● Directions: Find "focal_35mm: 15" in the material below, then copy that line and every subsequent line to the end, exactly.

● Input data:

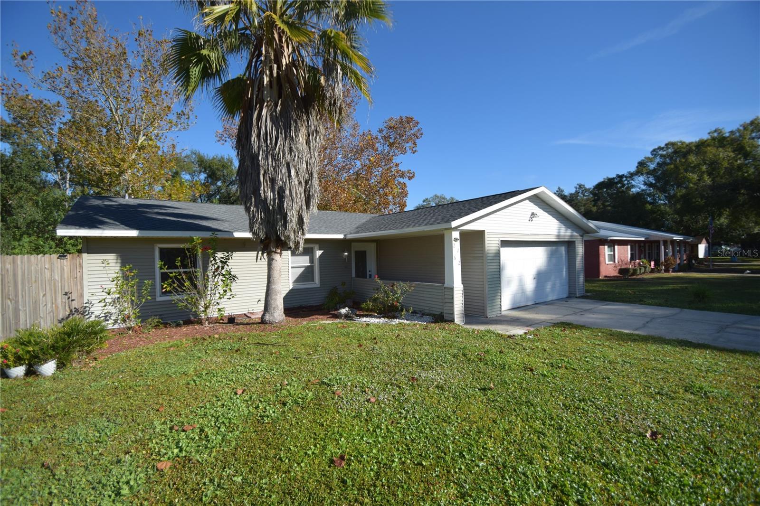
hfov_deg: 100.4
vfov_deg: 77.3
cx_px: 380
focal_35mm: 15
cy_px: 253
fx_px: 317
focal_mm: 10
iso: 200
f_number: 3.5
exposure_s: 1/2000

● Answer space:
focal_35mm: 15
cy_px: 253
fx_px: 317
focal_mm: 10
iso: 200
f_number: 3.5
exposure_s: 1/2000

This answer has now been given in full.